OK now i'm @ default. I've tested ram with memtest and cpu with linx without any problem...i'm not sure the bsod are caused by the oc, anyway i'm at default speed now, just to give it a try.


----------



## usasma (Apr 11, 2009)

*Re: Random BSOD ntoskrnl.exe*

The overclock doesn't have to be causing the BSOD, but since it's operating outside of the normal specs, the other software may not work properly with it. It's only temporary and it'll make the troubleshooting that much easier.

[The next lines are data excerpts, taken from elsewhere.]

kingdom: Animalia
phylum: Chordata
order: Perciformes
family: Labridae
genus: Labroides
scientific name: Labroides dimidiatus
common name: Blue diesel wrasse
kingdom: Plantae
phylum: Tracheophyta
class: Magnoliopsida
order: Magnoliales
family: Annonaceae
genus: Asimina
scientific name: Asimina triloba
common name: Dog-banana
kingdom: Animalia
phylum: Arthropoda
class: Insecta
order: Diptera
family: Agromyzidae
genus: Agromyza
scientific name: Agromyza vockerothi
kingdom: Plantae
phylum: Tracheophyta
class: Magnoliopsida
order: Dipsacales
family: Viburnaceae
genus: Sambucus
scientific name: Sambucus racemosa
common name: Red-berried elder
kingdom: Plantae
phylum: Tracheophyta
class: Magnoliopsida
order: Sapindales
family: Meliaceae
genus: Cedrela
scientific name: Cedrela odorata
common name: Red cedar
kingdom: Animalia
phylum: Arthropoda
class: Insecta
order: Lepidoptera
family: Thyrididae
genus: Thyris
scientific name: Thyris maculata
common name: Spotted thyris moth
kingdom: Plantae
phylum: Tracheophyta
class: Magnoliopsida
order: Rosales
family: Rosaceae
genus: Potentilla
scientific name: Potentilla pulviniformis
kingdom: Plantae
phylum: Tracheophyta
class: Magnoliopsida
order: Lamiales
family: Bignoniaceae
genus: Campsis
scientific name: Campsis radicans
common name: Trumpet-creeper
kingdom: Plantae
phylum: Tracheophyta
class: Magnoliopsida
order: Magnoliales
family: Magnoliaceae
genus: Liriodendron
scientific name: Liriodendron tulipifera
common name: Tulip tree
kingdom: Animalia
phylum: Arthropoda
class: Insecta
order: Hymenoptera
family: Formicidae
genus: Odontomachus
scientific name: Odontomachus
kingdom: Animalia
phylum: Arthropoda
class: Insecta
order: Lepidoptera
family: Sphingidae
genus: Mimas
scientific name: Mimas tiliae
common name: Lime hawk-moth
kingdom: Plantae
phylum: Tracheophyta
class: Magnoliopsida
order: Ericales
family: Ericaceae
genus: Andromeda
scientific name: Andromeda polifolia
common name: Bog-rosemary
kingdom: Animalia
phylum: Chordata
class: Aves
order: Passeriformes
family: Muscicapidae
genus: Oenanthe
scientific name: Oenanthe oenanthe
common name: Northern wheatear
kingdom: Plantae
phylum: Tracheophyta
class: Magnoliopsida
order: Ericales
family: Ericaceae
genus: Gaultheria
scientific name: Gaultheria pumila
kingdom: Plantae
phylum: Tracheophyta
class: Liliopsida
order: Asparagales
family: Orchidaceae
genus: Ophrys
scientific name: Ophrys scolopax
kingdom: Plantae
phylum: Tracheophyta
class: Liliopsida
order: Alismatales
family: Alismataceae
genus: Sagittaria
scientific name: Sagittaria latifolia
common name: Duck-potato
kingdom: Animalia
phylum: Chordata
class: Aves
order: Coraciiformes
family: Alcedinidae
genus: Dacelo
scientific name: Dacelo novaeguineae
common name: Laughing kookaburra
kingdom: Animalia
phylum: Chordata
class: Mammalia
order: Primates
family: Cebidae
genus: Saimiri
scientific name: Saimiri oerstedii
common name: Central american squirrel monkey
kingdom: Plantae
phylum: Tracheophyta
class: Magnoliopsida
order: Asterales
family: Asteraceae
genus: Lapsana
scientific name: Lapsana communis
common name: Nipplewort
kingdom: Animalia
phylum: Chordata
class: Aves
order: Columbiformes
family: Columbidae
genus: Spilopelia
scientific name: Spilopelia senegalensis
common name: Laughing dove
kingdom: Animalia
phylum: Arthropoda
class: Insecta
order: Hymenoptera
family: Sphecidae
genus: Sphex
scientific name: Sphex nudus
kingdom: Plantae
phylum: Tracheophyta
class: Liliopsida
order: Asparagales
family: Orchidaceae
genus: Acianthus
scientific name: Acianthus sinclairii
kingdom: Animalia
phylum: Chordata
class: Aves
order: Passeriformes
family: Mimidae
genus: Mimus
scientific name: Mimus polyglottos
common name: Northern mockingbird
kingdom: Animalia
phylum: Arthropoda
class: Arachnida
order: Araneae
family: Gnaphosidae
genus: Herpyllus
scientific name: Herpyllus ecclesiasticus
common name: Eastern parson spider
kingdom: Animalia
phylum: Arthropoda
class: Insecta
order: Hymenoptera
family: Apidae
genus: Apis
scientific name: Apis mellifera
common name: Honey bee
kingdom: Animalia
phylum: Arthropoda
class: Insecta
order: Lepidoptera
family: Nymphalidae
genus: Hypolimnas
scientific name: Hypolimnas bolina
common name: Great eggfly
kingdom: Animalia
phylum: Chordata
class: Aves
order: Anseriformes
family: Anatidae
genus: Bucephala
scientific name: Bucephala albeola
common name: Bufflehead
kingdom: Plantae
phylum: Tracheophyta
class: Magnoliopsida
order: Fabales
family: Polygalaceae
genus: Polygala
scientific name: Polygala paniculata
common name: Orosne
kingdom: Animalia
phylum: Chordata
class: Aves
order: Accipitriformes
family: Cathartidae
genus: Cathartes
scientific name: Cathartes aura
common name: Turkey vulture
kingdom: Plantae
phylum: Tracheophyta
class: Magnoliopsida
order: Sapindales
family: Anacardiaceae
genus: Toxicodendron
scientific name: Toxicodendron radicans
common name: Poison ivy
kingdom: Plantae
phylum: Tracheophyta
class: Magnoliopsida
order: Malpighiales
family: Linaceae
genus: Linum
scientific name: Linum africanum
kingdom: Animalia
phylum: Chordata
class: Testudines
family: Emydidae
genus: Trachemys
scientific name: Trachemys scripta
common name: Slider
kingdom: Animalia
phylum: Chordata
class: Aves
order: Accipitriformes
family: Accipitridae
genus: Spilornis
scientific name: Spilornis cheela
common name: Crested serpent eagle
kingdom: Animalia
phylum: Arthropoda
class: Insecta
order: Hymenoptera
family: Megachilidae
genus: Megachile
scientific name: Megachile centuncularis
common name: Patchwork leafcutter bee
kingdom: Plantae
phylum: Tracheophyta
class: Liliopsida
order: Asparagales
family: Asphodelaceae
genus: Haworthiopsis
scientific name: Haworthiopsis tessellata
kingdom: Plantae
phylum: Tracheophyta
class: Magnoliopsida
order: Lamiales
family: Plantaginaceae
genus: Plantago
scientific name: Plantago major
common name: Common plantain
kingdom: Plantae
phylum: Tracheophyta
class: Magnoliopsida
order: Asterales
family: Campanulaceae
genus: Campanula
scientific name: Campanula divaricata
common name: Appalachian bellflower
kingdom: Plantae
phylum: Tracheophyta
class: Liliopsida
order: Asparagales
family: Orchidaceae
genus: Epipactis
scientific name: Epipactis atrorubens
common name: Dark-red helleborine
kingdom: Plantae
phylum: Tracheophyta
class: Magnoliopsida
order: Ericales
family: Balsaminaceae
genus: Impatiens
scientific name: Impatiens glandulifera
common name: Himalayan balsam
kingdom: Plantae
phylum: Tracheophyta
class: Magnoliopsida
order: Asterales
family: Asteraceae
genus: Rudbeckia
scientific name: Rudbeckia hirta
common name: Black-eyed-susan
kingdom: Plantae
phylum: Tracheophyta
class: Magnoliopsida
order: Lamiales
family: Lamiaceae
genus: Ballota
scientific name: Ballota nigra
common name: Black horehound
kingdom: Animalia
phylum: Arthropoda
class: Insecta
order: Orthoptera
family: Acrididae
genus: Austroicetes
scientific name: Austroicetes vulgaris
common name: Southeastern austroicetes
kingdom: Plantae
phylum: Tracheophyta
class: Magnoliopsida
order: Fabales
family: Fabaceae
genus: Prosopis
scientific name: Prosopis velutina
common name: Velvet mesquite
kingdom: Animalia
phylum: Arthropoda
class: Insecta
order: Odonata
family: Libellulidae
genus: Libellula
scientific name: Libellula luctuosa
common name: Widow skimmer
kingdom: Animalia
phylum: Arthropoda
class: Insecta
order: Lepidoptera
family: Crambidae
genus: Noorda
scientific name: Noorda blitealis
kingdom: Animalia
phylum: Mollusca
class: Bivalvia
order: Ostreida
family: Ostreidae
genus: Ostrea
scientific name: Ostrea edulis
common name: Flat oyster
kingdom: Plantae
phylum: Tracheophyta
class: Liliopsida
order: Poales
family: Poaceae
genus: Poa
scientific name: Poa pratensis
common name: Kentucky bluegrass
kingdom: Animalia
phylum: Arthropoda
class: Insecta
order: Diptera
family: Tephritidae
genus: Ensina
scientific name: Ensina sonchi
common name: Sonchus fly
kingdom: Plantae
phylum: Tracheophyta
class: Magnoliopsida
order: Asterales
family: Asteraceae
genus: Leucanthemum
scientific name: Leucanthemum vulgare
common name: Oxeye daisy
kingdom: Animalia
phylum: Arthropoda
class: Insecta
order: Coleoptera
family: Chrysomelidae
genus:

Wait for 36 - 48 hours and see if you can cause a BSOD. We'll use that memory dump to see where we stand.


----------



## SilentRage (Oct 14, 2011)

*Re: Random BSOD ntoskrnl.exe*

Ok 3 days without oc and no bsod of any type. What can i do now ?


----------



## usasma (Apr 11, 2009)

*Re: Random BSOD ntoskrnl.exe*

We'll move this over to the overclocking forum.....


----------



## SilentRage (Oct 14, 2011)

Ok so this is how i've overclocked my spec :

Cpu ratio : 18x
Blck : 200mhz
Cpu Core : 1.2v
Imc Voltage : 1.16250v
Dram : 1.625 (used to be 1.5625)

The system work fine in every games, and i have runned like 8 hours of memtest without any problem. Test with linx and ibt are also fine.


----------



## usasma (Apr 11, 2009)

You may want to PM one of the Hardware Team members for assistance.


----------